Lamashtu is depicted on another talisman plaque, this one held in the British Museum, London.
It dates from around 800 BCE. The cuneiform suggests that the stone was carved in either Babylonia or Assyria. The talisman is much younger than its near twin on display in the Louvre.
Fear of Lamashtu held sway for centuries before her legend became reduced. First a ray of hope was inserted. The God Pazuzu was able to protect babies from being devoured by her. The amulet and talismans attracted His divine attention.
Next came an erosion of status. Somewhere along the way, Lamashtu became described not quite as a goddess, but as a spirit of the air. She was the daughter of the sky god Anu, so it all fit nicely into place.
The Sumerian for air was 'lil'. In plural, that would be 'lilu'. What begins to emerge is a specific spirit of the air named Lilitu. She is described as a terrible baby-eating seductress, who lived in remote places, like the desert. Everything about her screams Lamashtu, but she's indistinct and she can be avoided. She's a spectral being, not a deity. Presumably Pazuzu defeated this aspect of Her.
The Semites picked up this legend and, perhaps linking her back to her divine origin, transformed Her into Lilith.
Meanwhile, the real Lamashtu still lingered, until the Hellenic culture could gain enough traction to sweep Her up into their pantheon. Suddenly Lamia emerged, sharing so many of the characteristics - particularly in matters of devouring babies and seducing men - but controllable. Lamia began as a human woman. Even in Her divinity, She is only a minor figure in the Greek pantheon. Her nemesis Hera far out-ranks Her.
The world now had blood-suckers, who were originally human, but are now immortal. The genesis of the vampire was there. But it needed more to transform the monster fully into the form that we would recognize today.
What happened next is very much open to speculation. I personally believe that it was the Celts, who carried the legend of Lamia west, across the whole of southern Europe. By 275 BCE, Celtic culture held fast throughout most of Europe, and one of their defining features were shifts in funeral rites.
It's my strong suspicion that Lamia became infused in such spiritual battles, which marked the switch from cremation to tumulus burials. After all, people would have wanted to do right by their beloved deceased, but what could possibly go wrong for a corpse? Extant Celtic spirituality would have had room for the dead rising from their graves to enact revenge. Lamia gave them the terrible means by which that revenge was executed.
Nevertheless, this is all still speculation, based on the history and location of the Celts at the time, plus evidence from Celtic cultures elsewhere. (Lamia exists in Basque; and sixth century Ireland definitely had vampiric folklore.)
Now the notion of a blood-sucking, immortal monster was firmly linked with the grave. Plus it had humanity, not divinity, at its root.
The Celts moved on, pressed ever westward by invading Slavonic tribes or the emerging might of the Roman Empire. Yet their stories remained where they had been. This included the Danube River Basin, which is absolutely the traditional hotbed for vampire legends. It includes Serbia, which gave us the very word 'vampire', and eventually kick-started the 18th Century Vampire Controversy.

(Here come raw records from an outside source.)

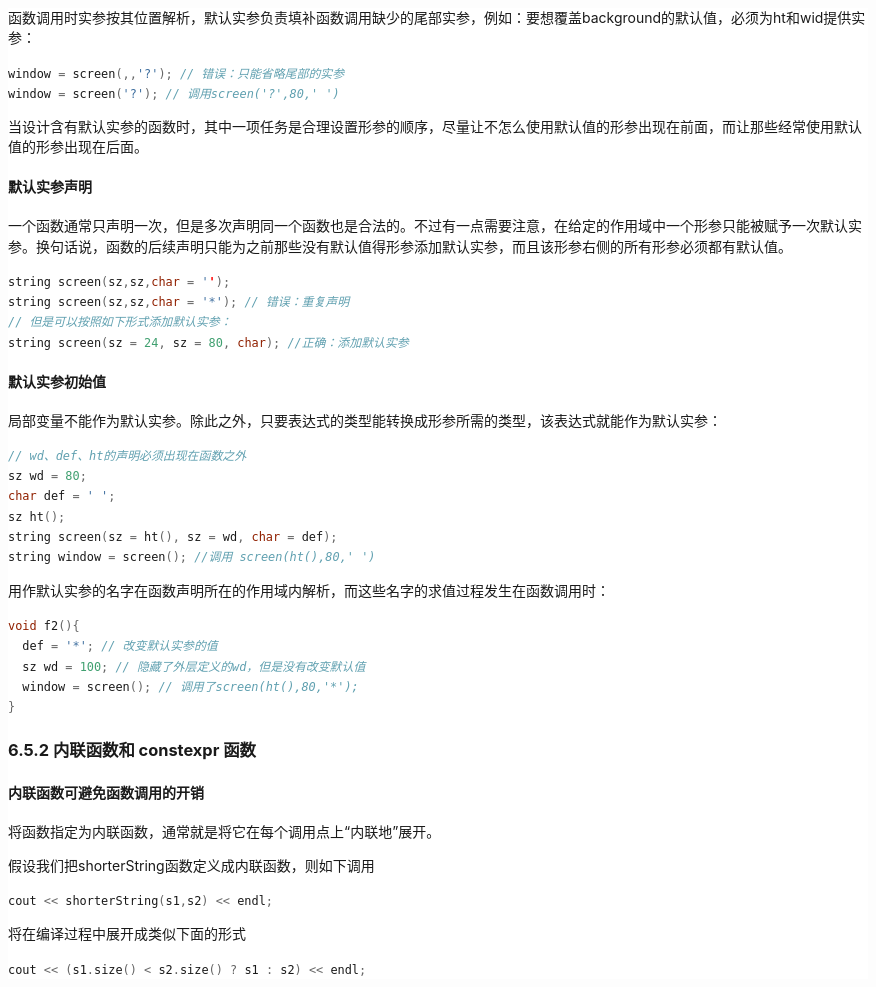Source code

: 函数调用时实参按其位置解析，默认实参负责填补函数调用缺少的尾部实参，例如：要想覆盖background的默认值，必须为ht和wid提供实参：

```C++
window = screen(,,'?'); // 错误：只能省略尾部的实参
window = screen('?'); // 调用screen('?',80,' ')
```

当设计含有默认实参的函数时，其中一项任务是合理设置形参的顺序，尽量让不怎么使用默认值的形参出现在前面，而让那些经常使用默认值的形参出现在后面。

#### 默认实参声明

一个函数通常只声明一次，但是多次声明同一个函数也是合法的。不过有一点需要注意，在给定的作用域中一个形参只能被赋予一次默认实参。换句话说，函数的后续声明只能为之前那些没有默认值得形参添加默认实参，而且该形参右侧的所有形参必须都有默认值。

```C++
string screen(sz,sz,char = '');
string screen(sz,sz,char = '*'); // 错误：重复声明
// 但是可以按照如下形式添加默认实参：
string screen(sz = 24, sz = 80, char); //正确：添加默认实参
```

#### 默认实参初始值

局部变量不能作为默认实参。除此之外，只要表达式的类型能转换成形参所需的类型，该表达式就能作为默认实参：

```C++
// wd、def、ht的声明必须出现在函数之外
sz wd = 80;
char def = ' ';
sz ht();
string screen(sz = ht(), sz = wd, char = def);
string window = screen(); //调用 screen(ht(),80,' ')
```

用作默认实参的名字在函数声明所在的作用域内解析，而这些名字的求值过程发生在函数调用时：

```C++
void f2(){
  def = '*'; // 改变默认实参的值
  sz wd = 100; // 隐藏了外层定义的wd，但是没有改变默认值
  window = screen(); // 调用了screen(ht(),80,'*');
}
```

### 6.5.2 内联函数和 constexpr 函数

#### 内联函数可避免函数调用的开销

将函数指定为内联函数，通常就是将它在每个调用点上“内联地”展开。

假设我们把shorterString函数定义成内联函数，则如下调用

```C++
cout << shorterString(s1,s2) << endl;
```

将在编译过程中展开成类似下面的形式

```C++
cout << (s1.size() < s2.size() ? s1 : s2) << endl;
```
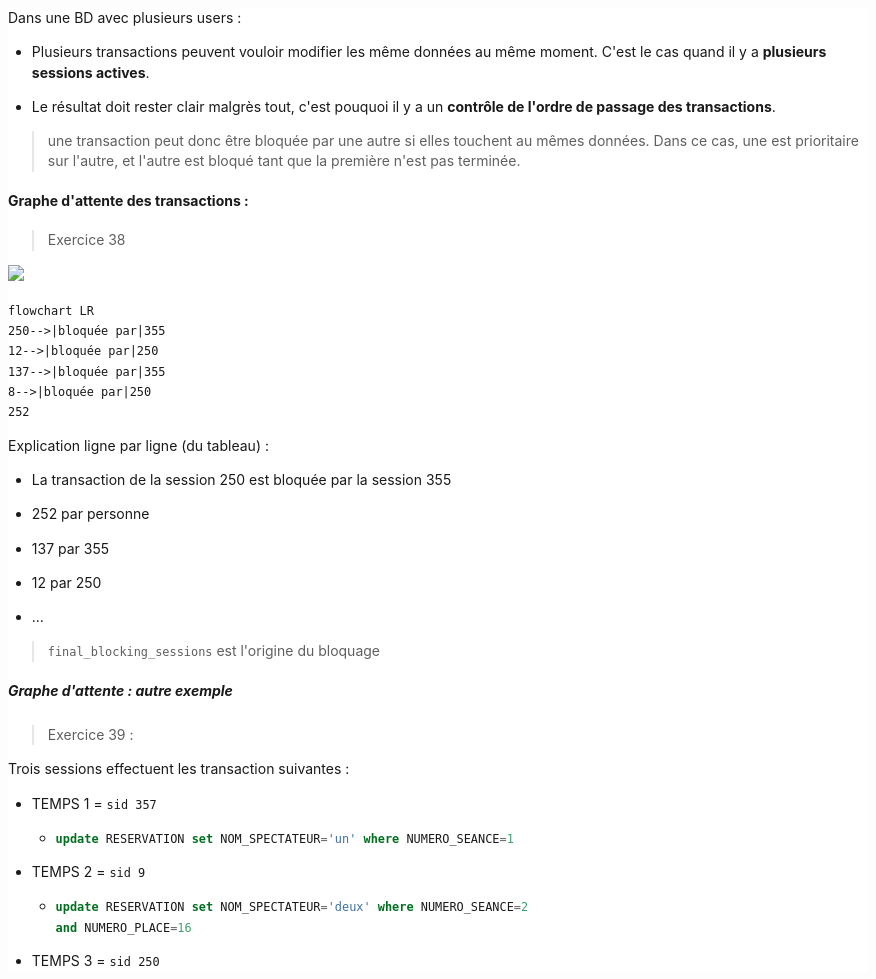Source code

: Dans une BD avec plusieurs users :

- Plusieurs transactions peuvent vouloir modifier les même données au même moment. C'est le cas quand il y a **plusieurs sessions actives**.

- Le résultat doit rester clair malgrès tout, c'est pouquoi il y a un **contrôle de l'ordre de passage des transactions**.

> une transaction peut donc être bloquée par une autre si elles touchent au mêmes données. Dans ce cas, une est prioritaire sur l'autre, et l'autre est bloqué tant que la première n'est pas terminée.

#### Graphe d'attente des transactions :

> Exercice 38

![](/Users/celian/Desktop/bd_s3/assets/2021-12-29-12-01-12-image.png)

```mermaid
flowchart LR
250-->|bloquée par|355
12-->|bloquée par|250
137-->|bloquée par|355
8-->|bloquée par|250
252
```

Explication ligne par ligne (du tableau) :

- La transaction de la session 250 est bloquée par la session 355

- 252 par personne

- 137 par 355

- 12 par 250

- ...

> `final_blocking_sessions` est l'origine du bloquage

##### Graphe d'attente : autre exemple

> Exercice 39 :

Trois sessions effectuent les transaction suivantes :

- TEMPS 1 = `sid 357`
  
  - ```sql
    update RESERVATION set NOM_SPECTATEUR='un' where NUMERO_SEANCE=1 
    ```

- TEMPS 2 = `sid 9`
  
  - ```sql
    update RESERVATION set NOM_SPECTATEUR='deux' where NUMERO_SEANCE=2
    and NUMERO_PLACE=16
    ```

- TEMPS 3 = `sid 250`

It's that latter part of verifiable history, which inspired the modern vampire genre in books, then movies and television.
It was the idea of Lamashtu, rather than the goddess Herself, which survived. Divorced from the original, this idea was flexible enough to twist and change under the influence of several cultures, primarily Hellenic, Celtic and Slavonic. Once the vampiric idea could gather around a male figure, then the way was wide open to create Count Dracula.
Lamashtu would have eaten him alive.